Implications of Ghostery acquisition

by greg on January 21, 2010

A couple of days ago, the regulatory compliance firm Better Advertising announced that it had acquired the web-bug-tracking Firefox addon Ghostery. It got mentioned in a couple places but was under-discussed, given its potential importance.

Ghostery as a Firefox extension is important because it has an opt-in database of web bug usage, collected from its users. That plus users’ ability to selectively block web bugs creates interesting opportunities for community pressure – opportunities that more scorched-earth extensions like AdBlock lack. People that block all advertising are useless; people that selectively block advertising are worth monitoring closely. (I touched on this earlier here.)

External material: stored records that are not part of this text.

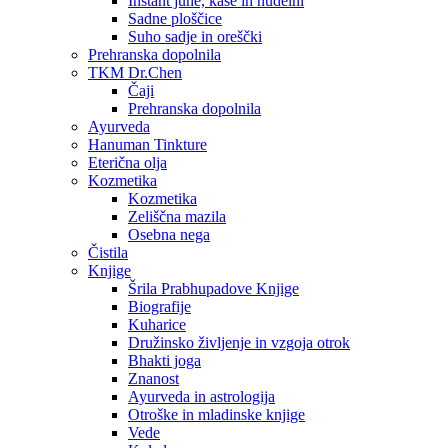
Instant juhe, kaše in nudelni
Sadne ploščice
Suho sadje in oreščki
Prehranska dopolnila
TKM Dr.Chen
Čaji
Prehranska dopolnila
Ayurveda
Hanuman Tinkture
Eterična olja
Kozmetika
Kozmetika
Zeliščna mazila
Osebna nega
Čistila
Knjige
Šrila Prabhupadove Knjige
Biografije
Kuharice
Družinsko življenje in vzgoja otrok
Bhakti joga
Znanost
Ayurveda in astrologija
Otroške in mladinske knjige
Vede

Better Advertising as a company is important because it’s on the unpopular side of a popular bet – whether the government’s going to regulate online advertising or not. Most companies have been operating like they wouldn’t; it increasingly looks like it will. Should government regulation occur (I’ve called this ‘the adpocalypse‘ before, given the amount of technical effort that could be wiped out), Better Advertising’s in a great position to profit.

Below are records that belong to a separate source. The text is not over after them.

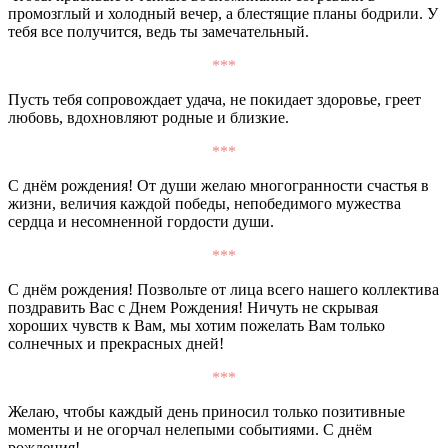
промозглый и холодный вечер, а блестящие планы бодрили. У
тебя все получится, ведь ты замечательный.
***
Пусть тебя сопровождает удача, не покидает здоровье, греет
любовь, вдохновляют родные и близкие.
***
С днём рождения! От души желаю многогранности счастья в
жизни, величия каждой победы, непобедимого мужества
сердца и несомненной гордости души.
***
С днём рождения! Позвольте от лица всего нашего коллектива
поздравить Вас с Днем Рождения! Ничуть не скрывая
хороших чувств к Вам, мы хотим пожелать Вам только
солнечных и прекрасных дней!
***
Желаю, чтобы каждый день приносил только позитивные
моменты и не огорчал нелепыми событиями. С днём
рождения!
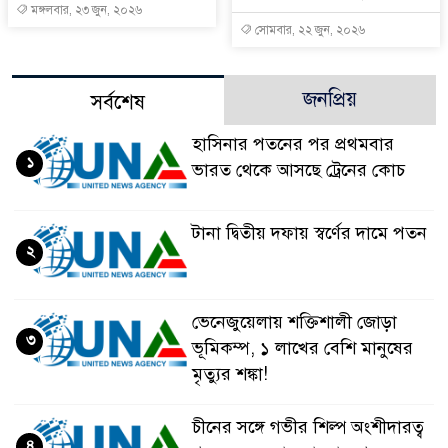
মঙ্গলবার, ২৩ জুন, ২০২৬
সোমবার, ২২ জুন, ২০২৬
জনপ্রিয়
সর্বশেষ
হাসিনার পতনের পর প্রথমবার
১
ভারত থেকে আসছে ট্রেনের কোচ
টানা দ্বিতীয় দফায় স্বর্ণের দামে পতন
২
ভেনেজুয়েলায় শক্তিশালী জোড়া
৩
ভূমিকম্প, ১ লাখের বেশি মানুষের
মৃত্যুর শঙ্কা!
চীনের সঙ্গে গভীর শিল্প অংশীদারত্ব
৪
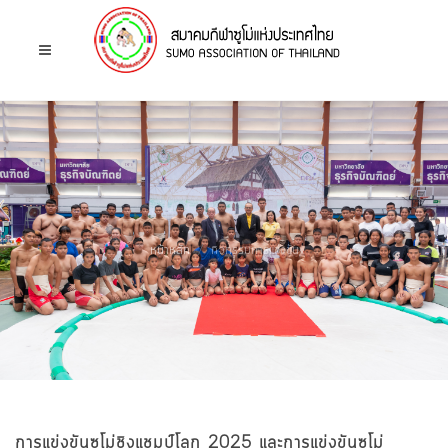
หน้าหลัก
กิจกรรมการแข่งขัน
การแข่งขันซูโม่ชิงแชมป์โลก 2025 และการแข่งขันซูโม่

Together, Better Advertising+Ghostery can act as a direct conduit between the end users and the online advertising industry – connecting the acted upon and the actors. It’s a big open question which group will influence the other more, and who Better Advertising will favor – while they don’t have a business model yet, it’s likely that the advertising industry will pay their bills. But if they do it right, installing Ghostery and selectively making blocking decisions could have a direct impact on the practices of the ad industry as a whole. That’s something new.

{ 2 comments… read them below or add one }

Kelly Hwang May 3, 2010 at 9:50 am

Greg, interesting post! You’re spot on re: the lack of coverage on the ghostery acquisition by mainstream tech blogs. Curious your thoughts on how these regulations will play out in the mobile space and who building BA+Ghostery for the mobile device?

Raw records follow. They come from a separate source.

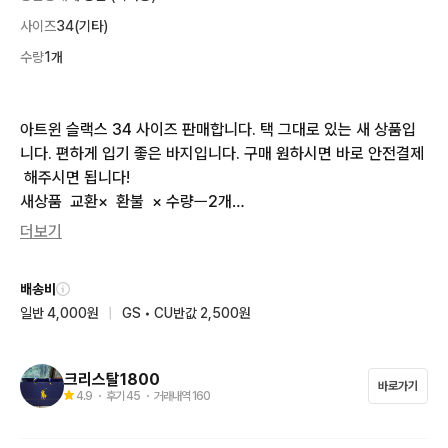
사이즈
34(기타)
수량
1개
아트윈 슬랙스 34 사이즈 판매합니다. 택 그대로 있는 새 상품입
니다. 편하게 입기 좋은 바지입니다. 구매 원하시면 바로 안전결제
 해주시면 됩니다!

새상품  교환×  환불  × 수량ㅡ2개

일반택배는 우체국택배로 보내드려요
더보기
배송비
일반 4,000원
|
GS • CU반값 2,500원
크리스탈1800
바로가기
4.9
・ 후기
45
・ 거래내역
160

greg May 4, 2010 at 1:26 pm

Hey, Kelly. If the Boucher bill posted up in draft form today is any indication, mobile will initially be lumped under a set of ‘internet’ regulations that don’t fit it perfectly. Eventually more refined regulations will emerge, but this will take a while. In the meantime, mobile companies will try and comply with the existing regulations as best they can, to the extent they can, with a zeal correlated with the FTC’s zeal for enforcement.

A Better Advertising for mobile would be very difficult to implement due to the various restrictions imposed by each platform. You’d have to partner with the platform providers in certain cases just to get the access you’d need – good luck with that. However, I believe it’s doable for Android.